Whitson returned to the ISS on Soyuz MS-03 in 2016 and spent almost 200 days aboard the complex as part of its 50th, 51st and 52nd expedition crews. It was during this flight that she broke the record for the most spacewalks by a woman and surpassed the most total time in space by an American.
As Axiom Space’s director of human spaceflight, Whitson became the first woman to lead a commercial spaceflight, Axiom Mission 2 (Ax-2), and only the second NASA astronaut to return to the ISS after leaving the U.S. space agency. She is now assigned to Ax-4, which will mark a return to human spaceflight for India, Poland and Hungary by her three crewmates.
NASA’s Kennedy Space Center Visitor Complex in Florida will host the Astronaut Hall of Fame ceremony under its display of the retired space shuttle Atlantis. The public is invited to see Harris and Whitson be added to the hall’s honorees.
“The U.S. Astronaut Hall of Fame welcomes two exceptional and trailblazing veterans of the space program who contributed significantly to NASA’s mission and program,” said Brown.

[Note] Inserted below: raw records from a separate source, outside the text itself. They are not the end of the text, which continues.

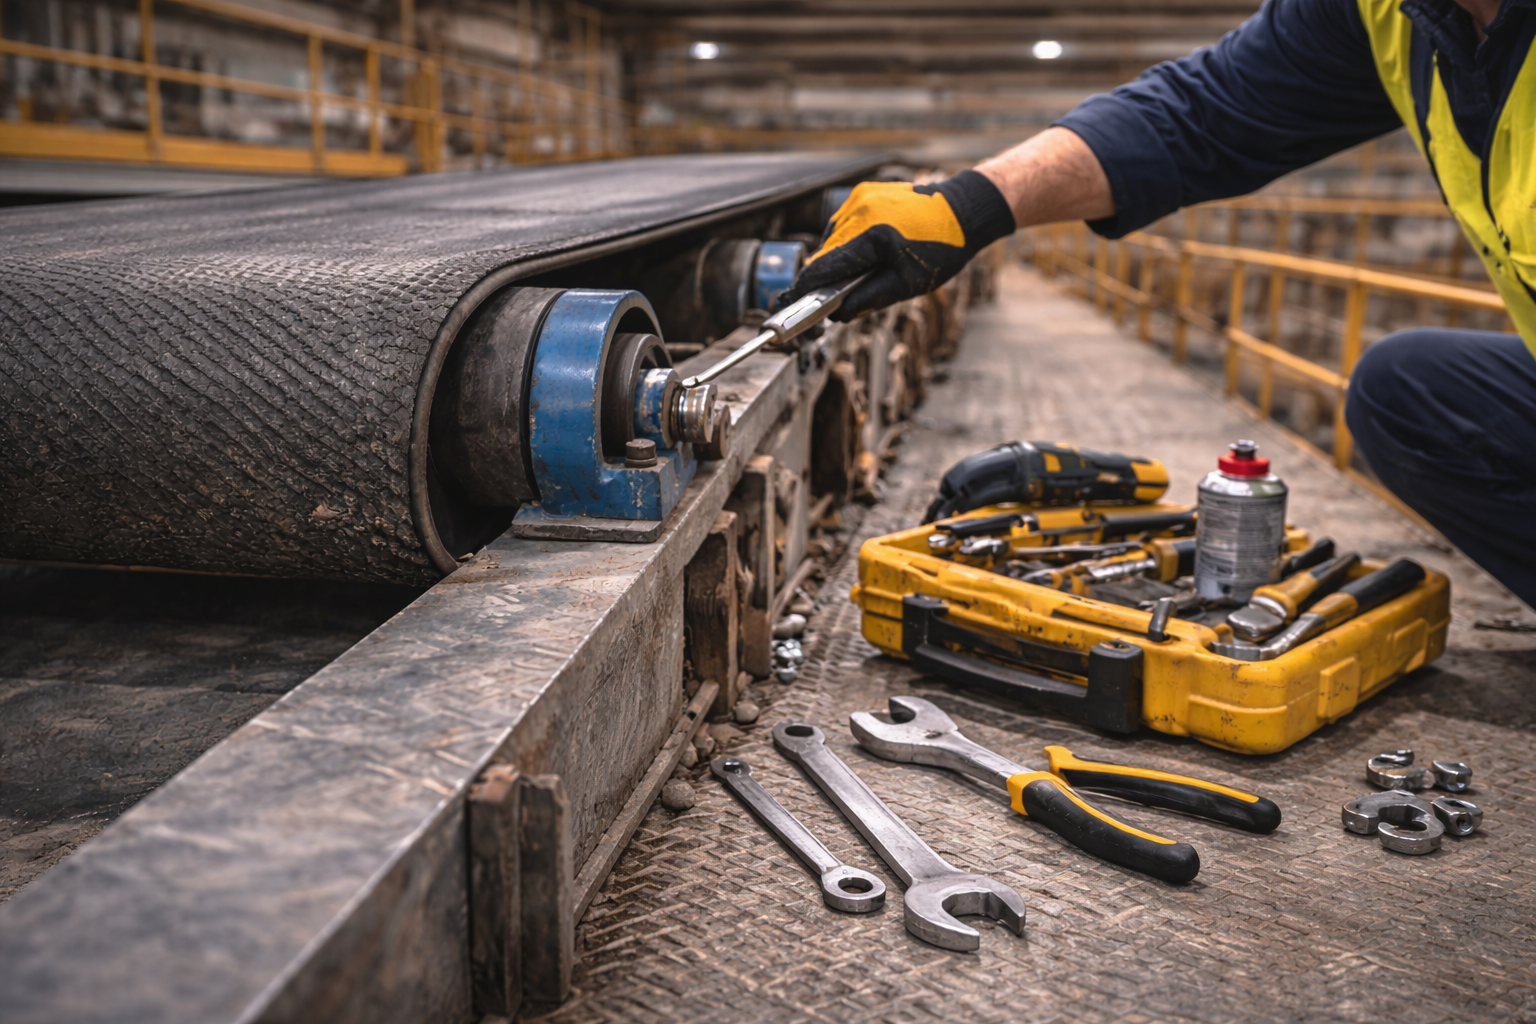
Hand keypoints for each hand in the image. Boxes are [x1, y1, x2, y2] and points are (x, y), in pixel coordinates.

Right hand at [784, 169, 1015, 320]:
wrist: (963, 210)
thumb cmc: (942, 250)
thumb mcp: (908, 285)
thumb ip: (868, 300)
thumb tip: (837, 314)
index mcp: (873, 235)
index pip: (825, 265)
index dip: (806, 287)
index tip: (793, 303)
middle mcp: (861, 211)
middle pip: (826, 253)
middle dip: (826, 277)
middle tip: (832, 299)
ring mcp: (860, 198)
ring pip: (833, 238)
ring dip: (838, 257)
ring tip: (860, 271)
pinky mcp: (863, 192)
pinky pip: (844, 223)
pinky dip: (849, 240)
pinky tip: (867, 250)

A formal gala, organized by the Astronaut Scholarship Foundation, will celebrate the two new inductees that evening at Kennedy’s Apollo/Saturn V Center.
The ASF administered the committee of Astronaut Hall of Fame members, former NASA officials, historians and journalists who selected the 2025 class. To be eligible, astronauts must have made their first flight at least 15 years before the induction, must be U.S. citizens and either a NASA-trained shuttle commander, pilot, mission specialist or a space station commander or flight engineer who has orbited Earth at least once.
Founded in 1990, the U.S. Astronaut Hall of Fame is part of the Heroes & Legends attraction at the Kennedy Space Center Visitor Complex. Harris and Whitson’s likenesses, etched in glass and mounted with their embroidered mission patches, will go on display after they are inducted.